> Assignment A
In the rows below, retype the lines from the one with "Q: What is the heart's color?" up to and including the one with "A: On its back.".

Discretionary factors in considering leave

Whether a different decision by ACAT would have improved Mr Glass’s position

  1. Mr Glass’s submissions included a discussion of how matters might have turned out if ACAT had agreed to review ACTPLA’s treatment of the advice of the Conservator; I assume this was Mr Glass’s way of explaining how his position would have been improved if he had successfully appealed against ACAT’s approval of the amended development proposal (see [9(b)] above).

  1. Mr Glass’s submission involved an elaborate hypothesis under which a successful appeal would first have operated to unravel the approval process from the time the development application was first referred to the Conservator. Mr Glass’s hypothetical scenario involved the following steps in the second approval process:

(a)The Conservator, second time around, would have given different advice to ACTPLA: Mr Glass provided a draft of what he said was the “correct advice” for the Conservator to give, being in essence that the development application was not supported because none of the 40-odd regulated trees fulfilled the criteria for removal under the Tree Protection Act for removal, and all removals would have had to be considered under the Planning Act.

(b)The Conservator’s opposition to the removal of the large number of trees would have required ACTPLA to satisfy the requirements of s 119(2) by considering applicable guidelines, realistic alternatives, and whether approving the development would be “consistent with the objects of the territory plan”.

(c)There was a reasonable doubt that all the trees would have again been approved for removal under the Planning Act, because ACTPLA would have found it difficult to satisfy s 119(2), in particular because:

(i)the Tree Management Plan Guidelines (at [52] above) would have prevented or constrained removal of the trees;

(ii)no “realistic alternatives” to the removal of the trees would have been  found;  and

(iii)the removal of the large number of trees “would seem to be inconsistent with the objectives of the Territory Plan” by reference to the Plan’s “Statement of Strategic Directions”, which notes (at 2.16) that “special attention will be given to … protecting vegetation”.

> Assignment B
Echo the passage on Mr Glass's appeal above from "1. Mr Glass’s submissions" up to and including "(see [9(b)] above).".

> Data supplied
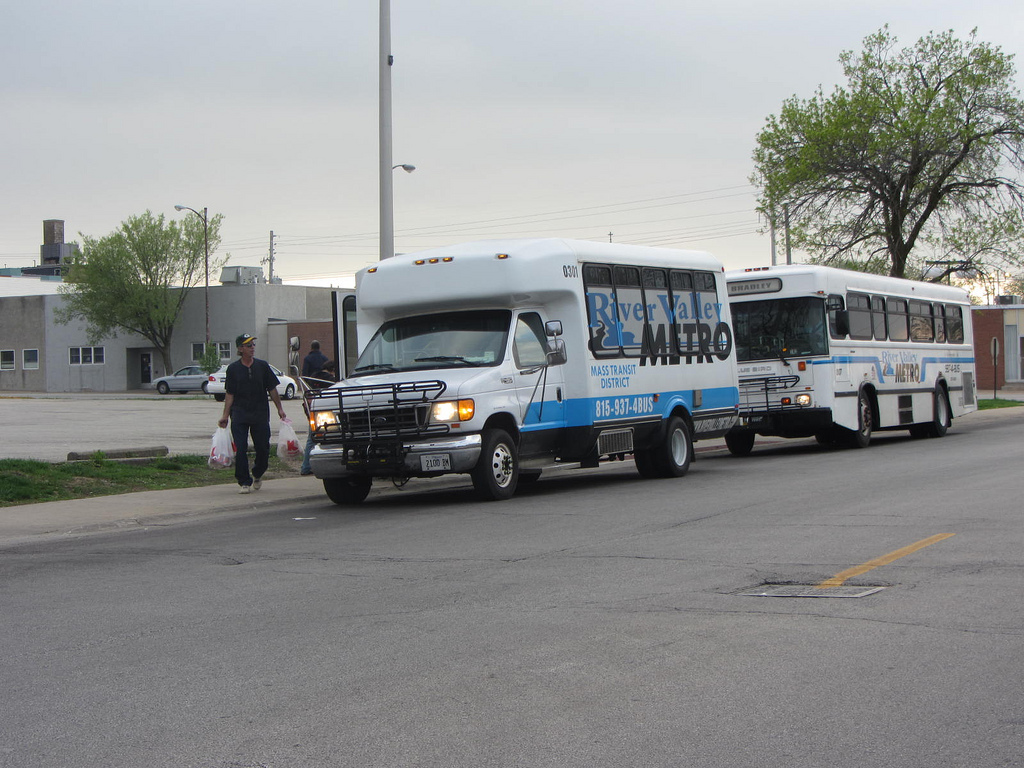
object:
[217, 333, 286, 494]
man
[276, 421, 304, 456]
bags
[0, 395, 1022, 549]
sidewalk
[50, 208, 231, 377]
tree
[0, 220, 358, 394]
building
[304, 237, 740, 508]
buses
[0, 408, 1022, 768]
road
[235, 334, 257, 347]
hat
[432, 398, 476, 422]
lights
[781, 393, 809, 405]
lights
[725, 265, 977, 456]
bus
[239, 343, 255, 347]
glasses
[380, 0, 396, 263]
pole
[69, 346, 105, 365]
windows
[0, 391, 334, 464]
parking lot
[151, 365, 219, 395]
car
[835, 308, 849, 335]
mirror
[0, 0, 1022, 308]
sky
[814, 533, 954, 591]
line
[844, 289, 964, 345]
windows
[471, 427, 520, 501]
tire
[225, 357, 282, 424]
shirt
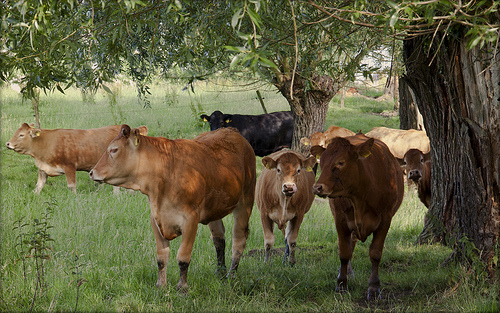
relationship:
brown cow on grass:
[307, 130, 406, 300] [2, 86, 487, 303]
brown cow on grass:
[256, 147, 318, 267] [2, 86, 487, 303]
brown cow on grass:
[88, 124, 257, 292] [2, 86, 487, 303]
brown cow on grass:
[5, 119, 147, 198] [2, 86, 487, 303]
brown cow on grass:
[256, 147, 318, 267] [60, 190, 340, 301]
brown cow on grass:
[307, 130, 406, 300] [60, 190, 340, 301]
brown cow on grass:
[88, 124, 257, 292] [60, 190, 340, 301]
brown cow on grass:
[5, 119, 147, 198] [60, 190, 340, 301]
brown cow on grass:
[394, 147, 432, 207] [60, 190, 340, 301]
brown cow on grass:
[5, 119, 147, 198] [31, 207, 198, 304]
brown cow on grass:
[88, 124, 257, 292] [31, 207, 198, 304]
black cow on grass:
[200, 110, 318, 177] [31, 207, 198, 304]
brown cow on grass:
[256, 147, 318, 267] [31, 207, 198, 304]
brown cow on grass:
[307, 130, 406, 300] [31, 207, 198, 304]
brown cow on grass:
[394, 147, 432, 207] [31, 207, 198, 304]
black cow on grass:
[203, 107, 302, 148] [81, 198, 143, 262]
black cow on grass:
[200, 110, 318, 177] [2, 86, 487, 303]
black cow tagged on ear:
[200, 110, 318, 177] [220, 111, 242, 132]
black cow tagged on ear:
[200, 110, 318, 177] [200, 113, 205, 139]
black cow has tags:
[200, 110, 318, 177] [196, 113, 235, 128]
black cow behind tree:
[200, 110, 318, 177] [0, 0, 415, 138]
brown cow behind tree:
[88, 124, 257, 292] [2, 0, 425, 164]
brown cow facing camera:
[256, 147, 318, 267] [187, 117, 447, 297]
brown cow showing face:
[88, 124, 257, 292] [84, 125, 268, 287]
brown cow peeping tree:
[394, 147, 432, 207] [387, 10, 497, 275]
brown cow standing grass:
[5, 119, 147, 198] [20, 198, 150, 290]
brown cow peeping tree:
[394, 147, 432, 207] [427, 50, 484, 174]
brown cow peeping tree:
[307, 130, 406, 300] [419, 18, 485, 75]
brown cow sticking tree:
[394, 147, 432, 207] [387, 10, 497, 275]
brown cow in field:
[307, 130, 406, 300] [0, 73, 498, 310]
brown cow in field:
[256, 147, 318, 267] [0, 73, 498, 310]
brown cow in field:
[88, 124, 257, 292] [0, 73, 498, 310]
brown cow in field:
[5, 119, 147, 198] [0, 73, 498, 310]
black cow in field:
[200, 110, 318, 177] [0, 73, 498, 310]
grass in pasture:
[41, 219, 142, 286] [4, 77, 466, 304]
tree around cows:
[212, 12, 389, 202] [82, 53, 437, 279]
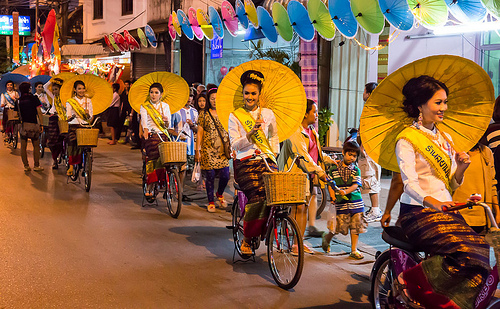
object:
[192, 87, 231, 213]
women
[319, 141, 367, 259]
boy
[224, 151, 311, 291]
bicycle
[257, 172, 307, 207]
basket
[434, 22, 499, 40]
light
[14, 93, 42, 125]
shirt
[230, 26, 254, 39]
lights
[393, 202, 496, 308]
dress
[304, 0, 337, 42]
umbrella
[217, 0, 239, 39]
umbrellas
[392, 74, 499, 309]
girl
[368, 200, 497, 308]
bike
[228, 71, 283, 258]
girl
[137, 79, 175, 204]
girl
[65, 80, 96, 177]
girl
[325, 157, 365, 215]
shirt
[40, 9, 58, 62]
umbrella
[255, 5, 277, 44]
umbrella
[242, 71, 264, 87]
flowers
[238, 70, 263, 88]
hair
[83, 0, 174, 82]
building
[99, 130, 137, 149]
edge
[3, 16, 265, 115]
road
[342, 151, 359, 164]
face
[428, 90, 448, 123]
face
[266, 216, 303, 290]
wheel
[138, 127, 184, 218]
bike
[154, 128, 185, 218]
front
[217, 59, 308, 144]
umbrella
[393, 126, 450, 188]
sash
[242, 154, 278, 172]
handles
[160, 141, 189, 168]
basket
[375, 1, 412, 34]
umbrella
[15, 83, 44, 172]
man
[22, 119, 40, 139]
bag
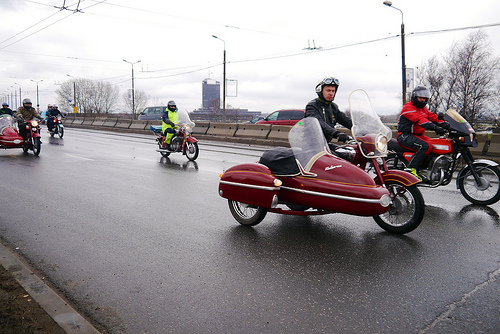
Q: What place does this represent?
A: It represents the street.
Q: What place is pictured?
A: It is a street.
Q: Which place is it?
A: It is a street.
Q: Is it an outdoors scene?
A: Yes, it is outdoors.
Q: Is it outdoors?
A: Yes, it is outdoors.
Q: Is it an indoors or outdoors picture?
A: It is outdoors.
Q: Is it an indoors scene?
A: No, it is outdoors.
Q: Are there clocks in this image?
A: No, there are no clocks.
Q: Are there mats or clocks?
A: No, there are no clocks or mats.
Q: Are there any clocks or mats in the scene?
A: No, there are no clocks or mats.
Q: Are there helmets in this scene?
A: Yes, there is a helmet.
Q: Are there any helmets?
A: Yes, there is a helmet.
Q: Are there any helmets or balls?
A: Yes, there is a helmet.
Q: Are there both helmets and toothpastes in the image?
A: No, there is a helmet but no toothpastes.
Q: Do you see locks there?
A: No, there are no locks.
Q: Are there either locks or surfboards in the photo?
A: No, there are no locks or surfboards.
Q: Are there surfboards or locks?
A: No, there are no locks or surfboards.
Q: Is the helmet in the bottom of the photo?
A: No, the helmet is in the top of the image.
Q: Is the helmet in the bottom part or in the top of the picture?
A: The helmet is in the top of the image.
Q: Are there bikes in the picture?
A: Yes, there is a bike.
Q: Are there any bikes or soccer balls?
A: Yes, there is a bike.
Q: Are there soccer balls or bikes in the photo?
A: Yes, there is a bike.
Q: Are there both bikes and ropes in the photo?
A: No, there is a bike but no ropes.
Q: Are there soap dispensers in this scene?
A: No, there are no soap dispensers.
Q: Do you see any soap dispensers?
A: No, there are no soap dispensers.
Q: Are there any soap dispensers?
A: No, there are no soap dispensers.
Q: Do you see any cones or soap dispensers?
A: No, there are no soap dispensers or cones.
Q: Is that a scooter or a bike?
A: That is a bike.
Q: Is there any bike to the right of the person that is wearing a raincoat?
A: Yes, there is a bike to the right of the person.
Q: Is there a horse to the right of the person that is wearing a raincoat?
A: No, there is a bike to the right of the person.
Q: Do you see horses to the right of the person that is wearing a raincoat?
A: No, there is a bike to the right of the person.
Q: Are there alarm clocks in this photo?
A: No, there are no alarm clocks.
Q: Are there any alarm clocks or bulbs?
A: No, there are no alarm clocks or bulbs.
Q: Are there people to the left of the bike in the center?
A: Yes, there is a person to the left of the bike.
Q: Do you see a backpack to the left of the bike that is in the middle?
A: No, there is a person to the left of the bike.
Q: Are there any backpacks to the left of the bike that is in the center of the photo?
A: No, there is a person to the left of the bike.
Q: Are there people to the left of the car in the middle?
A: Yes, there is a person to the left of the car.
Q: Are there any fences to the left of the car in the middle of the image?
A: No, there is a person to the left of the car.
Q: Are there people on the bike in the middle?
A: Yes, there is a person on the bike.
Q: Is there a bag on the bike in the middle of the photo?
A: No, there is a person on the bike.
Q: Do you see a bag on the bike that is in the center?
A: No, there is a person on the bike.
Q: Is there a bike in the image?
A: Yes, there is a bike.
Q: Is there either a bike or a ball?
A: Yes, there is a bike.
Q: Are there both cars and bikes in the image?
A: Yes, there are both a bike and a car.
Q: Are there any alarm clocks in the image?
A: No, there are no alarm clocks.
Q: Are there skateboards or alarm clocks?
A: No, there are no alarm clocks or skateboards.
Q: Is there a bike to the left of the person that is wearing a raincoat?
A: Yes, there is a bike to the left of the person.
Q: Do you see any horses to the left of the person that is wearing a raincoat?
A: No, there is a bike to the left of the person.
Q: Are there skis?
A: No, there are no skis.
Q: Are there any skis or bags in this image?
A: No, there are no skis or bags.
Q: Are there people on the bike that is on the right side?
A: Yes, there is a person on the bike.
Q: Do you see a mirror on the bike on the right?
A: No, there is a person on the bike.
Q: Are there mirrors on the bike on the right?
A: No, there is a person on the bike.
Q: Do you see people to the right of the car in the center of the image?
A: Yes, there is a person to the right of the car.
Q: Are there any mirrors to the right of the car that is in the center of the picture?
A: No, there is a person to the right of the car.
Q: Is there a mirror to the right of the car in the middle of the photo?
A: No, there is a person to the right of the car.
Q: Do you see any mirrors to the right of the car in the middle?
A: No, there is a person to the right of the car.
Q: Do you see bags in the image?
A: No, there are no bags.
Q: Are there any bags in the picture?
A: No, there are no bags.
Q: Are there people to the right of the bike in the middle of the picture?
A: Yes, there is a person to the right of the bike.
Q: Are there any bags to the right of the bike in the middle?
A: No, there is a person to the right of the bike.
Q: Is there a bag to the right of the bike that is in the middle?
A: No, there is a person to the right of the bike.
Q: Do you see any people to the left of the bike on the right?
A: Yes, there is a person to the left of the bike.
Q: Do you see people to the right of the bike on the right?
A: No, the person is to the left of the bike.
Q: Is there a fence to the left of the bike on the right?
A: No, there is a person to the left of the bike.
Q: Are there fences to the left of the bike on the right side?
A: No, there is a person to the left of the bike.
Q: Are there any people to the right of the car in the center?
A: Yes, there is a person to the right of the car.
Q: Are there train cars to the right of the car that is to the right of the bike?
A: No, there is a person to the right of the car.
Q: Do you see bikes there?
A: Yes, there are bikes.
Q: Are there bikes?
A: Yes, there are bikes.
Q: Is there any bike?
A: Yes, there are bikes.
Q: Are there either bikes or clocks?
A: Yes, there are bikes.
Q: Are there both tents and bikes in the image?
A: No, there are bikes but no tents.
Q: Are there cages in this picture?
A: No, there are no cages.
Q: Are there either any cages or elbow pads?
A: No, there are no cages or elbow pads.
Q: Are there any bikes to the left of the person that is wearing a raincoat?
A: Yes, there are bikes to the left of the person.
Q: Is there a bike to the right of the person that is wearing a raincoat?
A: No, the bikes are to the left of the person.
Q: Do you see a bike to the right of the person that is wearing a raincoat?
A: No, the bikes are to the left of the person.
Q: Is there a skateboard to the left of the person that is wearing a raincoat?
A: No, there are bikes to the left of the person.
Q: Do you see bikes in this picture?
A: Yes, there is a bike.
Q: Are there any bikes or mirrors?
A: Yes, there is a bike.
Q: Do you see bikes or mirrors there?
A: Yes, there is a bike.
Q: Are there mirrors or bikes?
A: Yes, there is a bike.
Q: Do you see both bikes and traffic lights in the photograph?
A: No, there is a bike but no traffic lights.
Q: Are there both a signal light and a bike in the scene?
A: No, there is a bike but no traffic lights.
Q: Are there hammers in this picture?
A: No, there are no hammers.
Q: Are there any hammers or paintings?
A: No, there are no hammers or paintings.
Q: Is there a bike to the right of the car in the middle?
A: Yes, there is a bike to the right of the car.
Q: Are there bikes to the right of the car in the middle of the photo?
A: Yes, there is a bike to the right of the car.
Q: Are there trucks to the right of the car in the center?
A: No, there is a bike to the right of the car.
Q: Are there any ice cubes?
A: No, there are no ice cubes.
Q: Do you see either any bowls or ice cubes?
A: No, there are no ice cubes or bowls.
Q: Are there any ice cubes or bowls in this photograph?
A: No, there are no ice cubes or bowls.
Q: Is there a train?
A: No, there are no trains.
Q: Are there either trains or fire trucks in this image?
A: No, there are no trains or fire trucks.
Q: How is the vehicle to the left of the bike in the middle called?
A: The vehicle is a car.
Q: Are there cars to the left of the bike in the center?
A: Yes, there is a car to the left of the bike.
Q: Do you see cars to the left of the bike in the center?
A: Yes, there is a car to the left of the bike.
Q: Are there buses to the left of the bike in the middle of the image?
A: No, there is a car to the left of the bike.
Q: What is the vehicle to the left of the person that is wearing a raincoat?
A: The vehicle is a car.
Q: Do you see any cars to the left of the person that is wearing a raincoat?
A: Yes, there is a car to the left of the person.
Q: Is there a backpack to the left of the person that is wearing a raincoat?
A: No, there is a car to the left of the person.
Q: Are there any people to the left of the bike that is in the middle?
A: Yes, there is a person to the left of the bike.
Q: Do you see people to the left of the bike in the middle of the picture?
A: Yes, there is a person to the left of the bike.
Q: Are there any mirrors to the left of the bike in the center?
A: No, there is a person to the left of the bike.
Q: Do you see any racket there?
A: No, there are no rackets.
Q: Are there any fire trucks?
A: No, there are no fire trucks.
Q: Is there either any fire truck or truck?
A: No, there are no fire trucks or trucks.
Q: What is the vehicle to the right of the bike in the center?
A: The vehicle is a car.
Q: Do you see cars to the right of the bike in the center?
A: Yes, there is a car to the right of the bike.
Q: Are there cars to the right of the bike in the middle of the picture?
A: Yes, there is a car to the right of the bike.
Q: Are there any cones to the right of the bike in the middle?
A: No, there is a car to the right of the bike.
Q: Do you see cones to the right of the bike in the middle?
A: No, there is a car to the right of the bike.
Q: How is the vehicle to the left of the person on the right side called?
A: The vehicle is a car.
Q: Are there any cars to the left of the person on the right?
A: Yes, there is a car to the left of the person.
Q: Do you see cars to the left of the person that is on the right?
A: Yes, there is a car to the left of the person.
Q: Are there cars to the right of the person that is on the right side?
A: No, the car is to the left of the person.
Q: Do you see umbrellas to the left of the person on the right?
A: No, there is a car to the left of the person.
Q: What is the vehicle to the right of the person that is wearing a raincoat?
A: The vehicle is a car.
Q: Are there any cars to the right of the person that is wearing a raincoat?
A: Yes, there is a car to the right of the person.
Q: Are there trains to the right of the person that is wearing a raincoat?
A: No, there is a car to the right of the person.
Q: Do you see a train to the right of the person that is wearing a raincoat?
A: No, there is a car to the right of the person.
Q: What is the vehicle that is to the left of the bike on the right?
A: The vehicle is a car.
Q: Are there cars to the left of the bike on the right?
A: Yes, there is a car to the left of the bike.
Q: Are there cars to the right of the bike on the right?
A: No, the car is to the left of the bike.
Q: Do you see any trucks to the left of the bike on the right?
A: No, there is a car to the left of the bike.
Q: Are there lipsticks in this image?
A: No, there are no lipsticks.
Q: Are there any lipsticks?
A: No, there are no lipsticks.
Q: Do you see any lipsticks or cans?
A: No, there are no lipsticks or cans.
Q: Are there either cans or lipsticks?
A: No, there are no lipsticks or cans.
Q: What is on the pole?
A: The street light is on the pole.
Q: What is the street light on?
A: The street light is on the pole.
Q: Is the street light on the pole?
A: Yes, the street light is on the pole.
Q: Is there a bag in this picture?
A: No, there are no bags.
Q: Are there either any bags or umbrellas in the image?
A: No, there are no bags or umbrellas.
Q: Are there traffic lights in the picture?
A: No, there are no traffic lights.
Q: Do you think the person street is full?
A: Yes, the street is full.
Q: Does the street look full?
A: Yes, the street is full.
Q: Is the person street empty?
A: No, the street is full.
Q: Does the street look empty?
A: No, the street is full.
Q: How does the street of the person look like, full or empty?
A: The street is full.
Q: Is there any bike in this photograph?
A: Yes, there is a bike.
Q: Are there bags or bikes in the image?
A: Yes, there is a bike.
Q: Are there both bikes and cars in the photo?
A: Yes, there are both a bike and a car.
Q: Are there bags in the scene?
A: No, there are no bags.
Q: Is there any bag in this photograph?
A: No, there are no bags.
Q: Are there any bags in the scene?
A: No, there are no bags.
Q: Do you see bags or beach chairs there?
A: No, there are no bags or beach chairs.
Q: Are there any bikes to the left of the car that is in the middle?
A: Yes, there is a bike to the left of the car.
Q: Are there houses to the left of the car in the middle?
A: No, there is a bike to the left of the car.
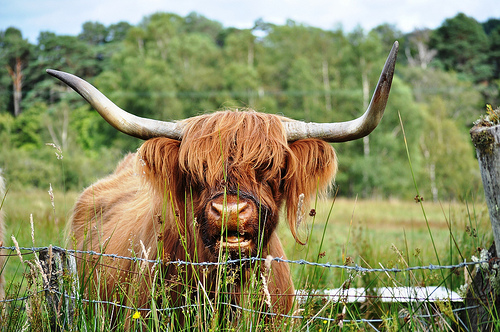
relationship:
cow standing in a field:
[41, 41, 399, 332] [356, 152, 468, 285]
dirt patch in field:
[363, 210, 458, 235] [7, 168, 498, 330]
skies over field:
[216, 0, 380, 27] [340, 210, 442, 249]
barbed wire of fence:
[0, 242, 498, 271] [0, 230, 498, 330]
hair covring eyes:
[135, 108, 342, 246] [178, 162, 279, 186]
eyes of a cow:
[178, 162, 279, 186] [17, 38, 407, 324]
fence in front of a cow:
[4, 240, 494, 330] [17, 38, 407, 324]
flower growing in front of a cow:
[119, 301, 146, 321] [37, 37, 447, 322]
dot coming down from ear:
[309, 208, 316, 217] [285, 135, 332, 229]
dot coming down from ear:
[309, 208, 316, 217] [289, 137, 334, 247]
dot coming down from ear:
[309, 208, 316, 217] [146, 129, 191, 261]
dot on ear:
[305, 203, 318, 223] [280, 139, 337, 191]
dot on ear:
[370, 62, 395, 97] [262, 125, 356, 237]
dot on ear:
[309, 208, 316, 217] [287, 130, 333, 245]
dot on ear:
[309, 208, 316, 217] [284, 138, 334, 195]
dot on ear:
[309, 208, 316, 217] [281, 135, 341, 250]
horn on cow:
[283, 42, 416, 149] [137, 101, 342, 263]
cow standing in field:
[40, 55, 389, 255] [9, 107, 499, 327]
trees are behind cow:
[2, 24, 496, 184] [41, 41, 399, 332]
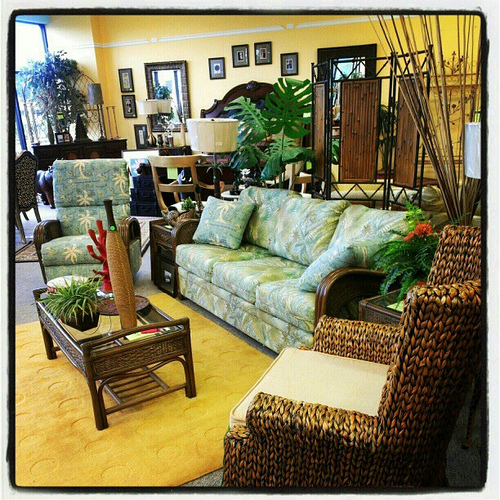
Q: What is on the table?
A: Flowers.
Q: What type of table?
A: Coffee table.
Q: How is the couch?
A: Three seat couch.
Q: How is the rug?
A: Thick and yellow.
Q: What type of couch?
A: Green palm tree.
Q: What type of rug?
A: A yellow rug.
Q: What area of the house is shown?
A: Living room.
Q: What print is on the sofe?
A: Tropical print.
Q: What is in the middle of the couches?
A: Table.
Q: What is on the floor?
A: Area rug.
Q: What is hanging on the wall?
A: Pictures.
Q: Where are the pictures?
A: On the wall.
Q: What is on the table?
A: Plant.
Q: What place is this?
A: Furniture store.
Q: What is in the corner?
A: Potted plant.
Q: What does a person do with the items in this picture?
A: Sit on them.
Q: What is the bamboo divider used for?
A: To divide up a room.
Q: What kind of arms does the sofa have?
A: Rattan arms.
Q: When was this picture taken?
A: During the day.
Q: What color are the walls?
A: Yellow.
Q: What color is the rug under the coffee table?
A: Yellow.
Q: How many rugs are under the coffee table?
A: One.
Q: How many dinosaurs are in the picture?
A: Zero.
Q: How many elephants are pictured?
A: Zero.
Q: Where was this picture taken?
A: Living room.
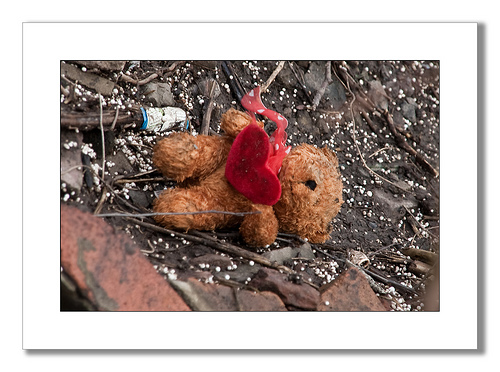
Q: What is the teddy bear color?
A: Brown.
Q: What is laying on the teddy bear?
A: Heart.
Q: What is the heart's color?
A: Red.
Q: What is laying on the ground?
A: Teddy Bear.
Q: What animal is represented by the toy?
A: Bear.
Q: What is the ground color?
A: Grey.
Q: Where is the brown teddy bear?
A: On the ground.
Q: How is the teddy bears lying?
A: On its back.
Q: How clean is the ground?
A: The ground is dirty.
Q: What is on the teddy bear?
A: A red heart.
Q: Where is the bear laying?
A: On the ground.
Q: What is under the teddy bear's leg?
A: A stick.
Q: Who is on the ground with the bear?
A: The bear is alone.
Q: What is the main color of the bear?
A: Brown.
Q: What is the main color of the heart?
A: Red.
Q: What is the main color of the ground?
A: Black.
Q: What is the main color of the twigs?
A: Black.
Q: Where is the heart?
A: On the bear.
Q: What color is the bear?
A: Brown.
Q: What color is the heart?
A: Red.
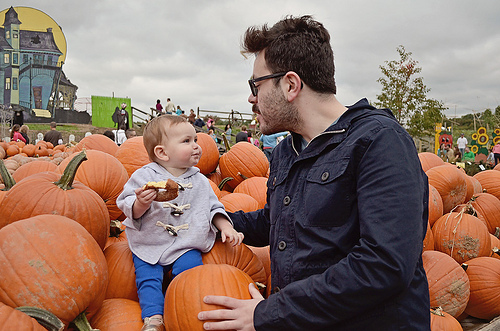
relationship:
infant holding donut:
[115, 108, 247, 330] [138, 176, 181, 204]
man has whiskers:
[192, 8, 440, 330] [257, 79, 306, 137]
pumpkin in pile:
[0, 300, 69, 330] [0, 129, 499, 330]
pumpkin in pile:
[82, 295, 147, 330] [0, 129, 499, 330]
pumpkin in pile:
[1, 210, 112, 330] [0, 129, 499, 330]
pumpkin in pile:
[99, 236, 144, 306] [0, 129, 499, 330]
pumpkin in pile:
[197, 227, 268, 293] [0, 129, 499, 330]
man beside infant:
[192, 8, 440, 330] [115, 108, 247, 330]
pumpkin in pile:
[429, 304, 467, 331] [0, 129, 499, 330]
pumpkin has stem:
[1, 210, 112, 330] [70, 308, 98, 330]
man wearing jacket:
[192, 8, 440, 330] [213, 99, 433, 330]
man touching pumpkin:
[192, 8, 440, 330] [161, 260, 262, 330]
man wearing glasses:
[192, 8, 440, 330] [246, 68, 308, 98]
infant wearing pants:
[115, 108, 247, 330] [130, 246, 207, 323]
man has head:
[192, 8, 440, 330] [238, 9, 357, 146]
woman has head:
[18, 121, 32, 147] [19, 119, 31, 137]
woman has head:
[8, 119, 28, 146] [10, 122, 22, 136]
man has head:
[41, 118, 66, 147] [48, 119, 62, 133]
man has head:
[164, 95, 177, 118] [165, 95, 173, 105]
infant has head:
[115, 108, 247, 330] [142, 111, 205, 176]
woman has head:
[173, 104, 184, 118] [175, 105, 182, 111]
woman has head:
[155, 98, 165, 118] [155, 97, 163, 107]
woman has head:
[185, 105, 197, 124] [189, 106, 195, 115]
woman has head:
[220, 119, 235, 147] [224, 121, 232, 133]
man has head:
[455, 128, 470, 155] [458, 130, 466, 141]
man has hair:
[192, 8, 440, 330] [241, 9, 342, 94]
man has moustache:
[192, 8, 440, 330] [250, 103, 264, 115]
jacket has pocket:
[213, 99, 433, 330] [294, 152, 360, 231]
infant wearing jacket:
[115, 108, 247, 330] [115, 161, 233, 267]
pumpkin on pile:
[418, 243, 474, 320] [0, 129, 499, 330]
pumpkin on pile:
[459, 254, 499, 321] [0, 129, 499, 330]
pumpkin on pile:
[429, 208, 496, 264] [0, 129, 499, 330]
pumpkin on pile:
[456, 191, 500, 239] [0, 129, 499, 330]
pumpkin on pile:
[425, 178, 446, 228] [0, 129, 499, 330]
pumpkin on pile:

> Expected output A
Q: What is the heart's color?
A: Red.
Q: What is laying on the ground?
A: Teddy Bear.
Q: What animal is represented by the toy?
A: Bear.
Q: What is the ground color?
A: Grey.
Q: Where is the brown teddy bear?
A: On the ground.
Q: How is the teddy bears lying?
A: On its back.

> Expected output B
1. Mr Glass’s submissions included a discussion of how matters might have turned out if ACAT had agreed to review ACTPLA’s treatment of the advice of the Conservator; I assume this was Mr Glass’s way of explaining how his position would have been improved if he had successfully appealed against ACAT’s approval of the amended development proposal (see [9(b)] above).